Page 1 of 1

NetBSD RAIDFRAME Recovery

Posted: Fri May 01, 2009 2:41 am
by cynjut
I've got a 4x250G RAID 5 array that I'm trying to recover after a bad sector in the superblock of one of the drive partitions. I've got the RAID array loaded into a machine that I'm dual-booting between NetBSD and Windows XP.

The configuration of the array is 1 row, 4 columns, 0 spares, 63 sectors per Stripe Unit, 1 SU per Parity Unit, 1 SU per recon unit, and RAID-5 parity. We chose 63 sectors per stripe unit because that's the size of 1 track.

On the raid there are two partitions, one starting at 3024 sectors for 20971520 sector (10 Gig) and one starting at 20974544 sectors and running through the end of the disk. (1444216582 sectors).
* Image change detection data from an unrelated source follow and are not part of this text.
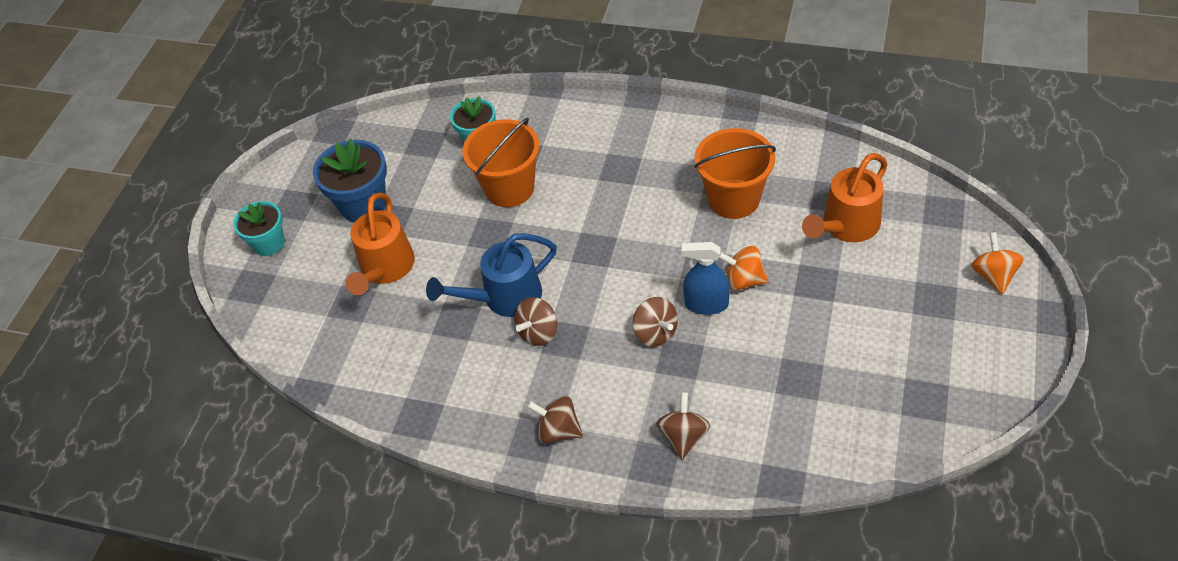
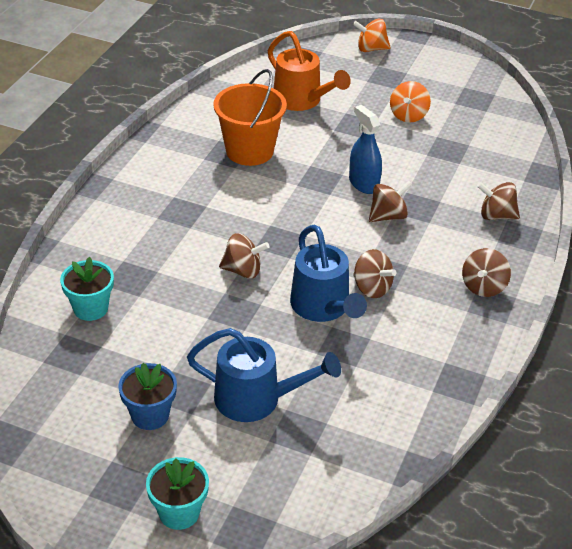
camera: 90 degrees left, 10 degrees down
(363, 205) = (150, 415): blue flower pot -> blue flower pot, size x0.66
(385, 269) = (258, 399): orange watering can -> blue watering can
(509, 188) = (175, 290): orange bucket -> none
(545, 229) = (243, 270): none -> brown spinning top
(706, 304) = (363, 184): blue spray bottle -> blue spray bottle turned 135 degrees clockwise
(743, 280) = (343, 160): orange spinning top -> orange spinning top (408, 115)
The second partition had the bad superblock, and when I set a region so that it corresponds to that partition, the system finds a Superblock some negative number of sectors away )I didn't right the number down, but it seems to me it was something like -168 sectors).

I'm in the process of copying the RAID array onto a 1G drive, but that takes about 20 hours. Once I'm done copying the fs image to the new drive, I expect the software will be able to handle the drive just fine (since the RAID components will be obscured).
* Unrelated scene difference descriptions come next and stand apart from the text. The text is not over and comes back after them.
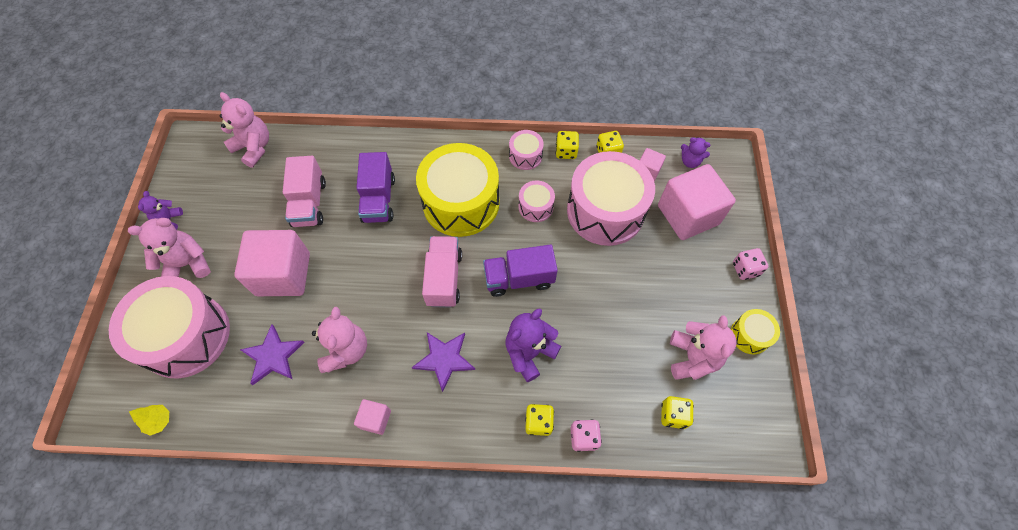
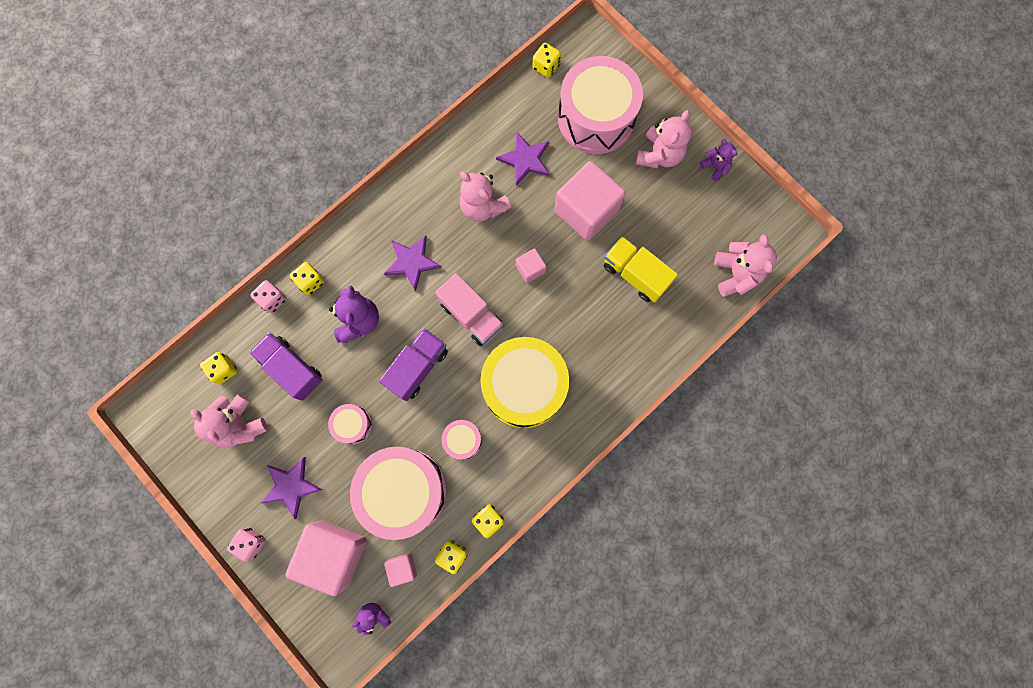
camera: 135 degrees right, 15 degrees up
(159, 421) = (546, 66): yellow tree -> yellow dice
(254, 148) = (736, 274): pink teddy bear -> pink teddy bear turned 90 degrees counterclockwise
(309, 203) = (635, 274): pink truck -> yellow truck
(375, 419) = (416, 187): pink cube -> pink cube (530, 269)
(379, 199) = (588, 327): purple truck -> purple truck (292, 369)
(525, 156) = (517, 481): pink drum -> pink drum (353, 425)
(685, 280) = (291, 486): none -> purple star
(750, 335) = (210, 484): yellow drum -> none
Am I on the right track? Is the software just misinterpreting the block size (32 k instead of 31.5k)? Or am I completely going the wrong way. I really need to get started pulling the files off this disk ASAP, and waiting 22 hours for a 1 TB disk-to-disk copy is just a lot of time if there is some other solution.

Re: NetBSD RAIDFRAME Recovery

Posted: Sat May 02, 2009 4:18 am
by Alt
Which software do you use to copy the RAID? Is this R-Studio creating an image of the RAID?
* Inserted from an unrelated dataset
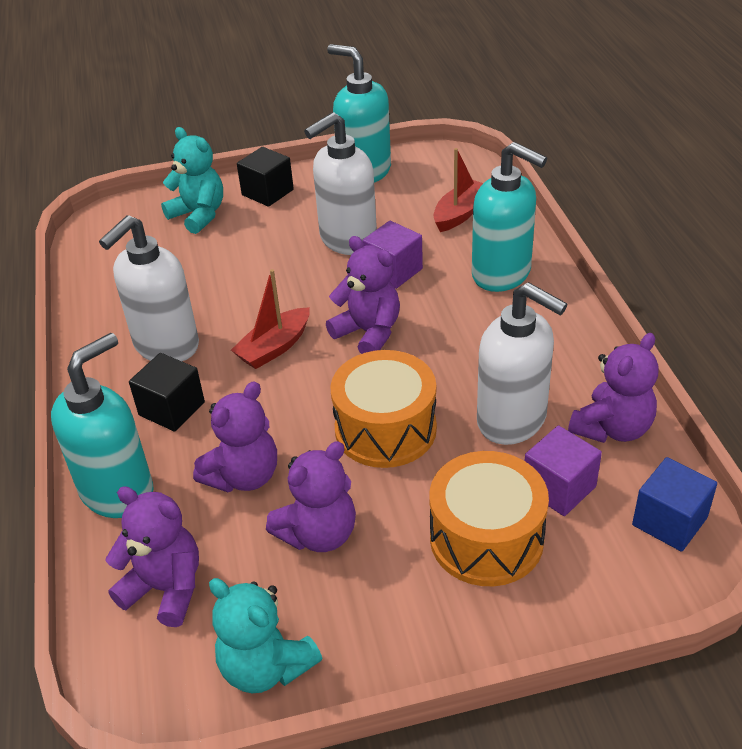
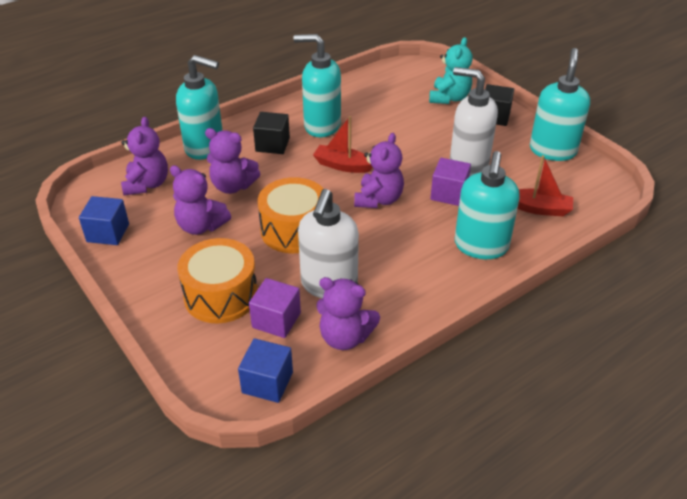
camera: 65 degrees right, 0 degrees up
(166, 346) = (321, 126): white soap dispenser -> turquoise soap dispenser
(266, 666) = (108, 233): turquoise teddy bear -> blue cube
Re: NetBSD RAIDFRAME Recovery

Posted: Sat May 02, 2009 11:49 am
by cynjut
I used 'dd' - my 'recovery console' boots NetBSD and XP, so I can easily switch back and forth between the two systems.

The exact command is "dd conv=noerror,sync progress=16 if=/dev/raid0d of=/dev/wd2d"

This way, if there's an error, the system will ignore it, and copy NULLs into what would have been a bad sector. It prints a '.' once per Gig of data. Since I'm using the alternate superblock for everything I can, the fact that there was a bad sector in the primary superblock should be OK. It would be cool if I could specify a different superblock for UFS1 and UFS2 drives.

I might have used to R-TT tools, but with the "odd" settings, the drive wasn't being interpreted correctly. The 31.5K block stripe size might have confused it a little bit.

On to the next question - it looks like a lot of my directory nodes are damaged, so a LOT of my files are ending up in the R-TT version of "Lost+Found" with 'inode number' as their file name. I'm getting ready to write a filename finder that scans the drive and tries to find all of the inodes associated with things that look like filenames. I can't really trust the directory structure - it looks pretty serious hosed. Since all of the files on the hard drive have files in the same format "200[789][01][0-9][0-3][0-9]-[012][0-9][0-6][0-9][0-6][0-9]-[0-9]*.[0-9]*.mp3", I should be able to scan the drive, find anything that looks like that, back up 8 bytes and display those 4 bytes as an unsigned long. That will give me the equivalent of "ls -ri /" without crashing the server with "Page fault in supervisor mode - bad directory entry".

If someone's already written that program, I'd love to hear from you....

Re: NetBSD RAIDFRAME Recovery

Posted: Sun May 03, 2009 12:09 pm
by cynjut
Posting to my own reply....

I've written a one line shell script that grabs all of the file names (strings -tx /dev/wd2f | grep '200[789]...' > files) that meet my search criteria out of the file systems with byte offsets into the file system. After I get them all into a file, I'll write a PERL script to take the offsets and file names, convert it to a decimal number (for lseek), subtract 16 from it, and grab the next 4 bytes as an unsigned long. That will give me the inode number for the file (if I'm reading the source code right). I'll then search for the file names "inode whatever" and rename it according to the name from the strings file. I could probably do it all in one swell foop if I wanted to (use 'cut' and 'expr' on the first argument, grab the second arg unchanged, and create a command to do the rename on the fly).

This way, I can see what's happening and not chance screwing up the files that I've managed to recover any more than I have.

BTW, has anyone written an XML definition for a UFS file system directory entry?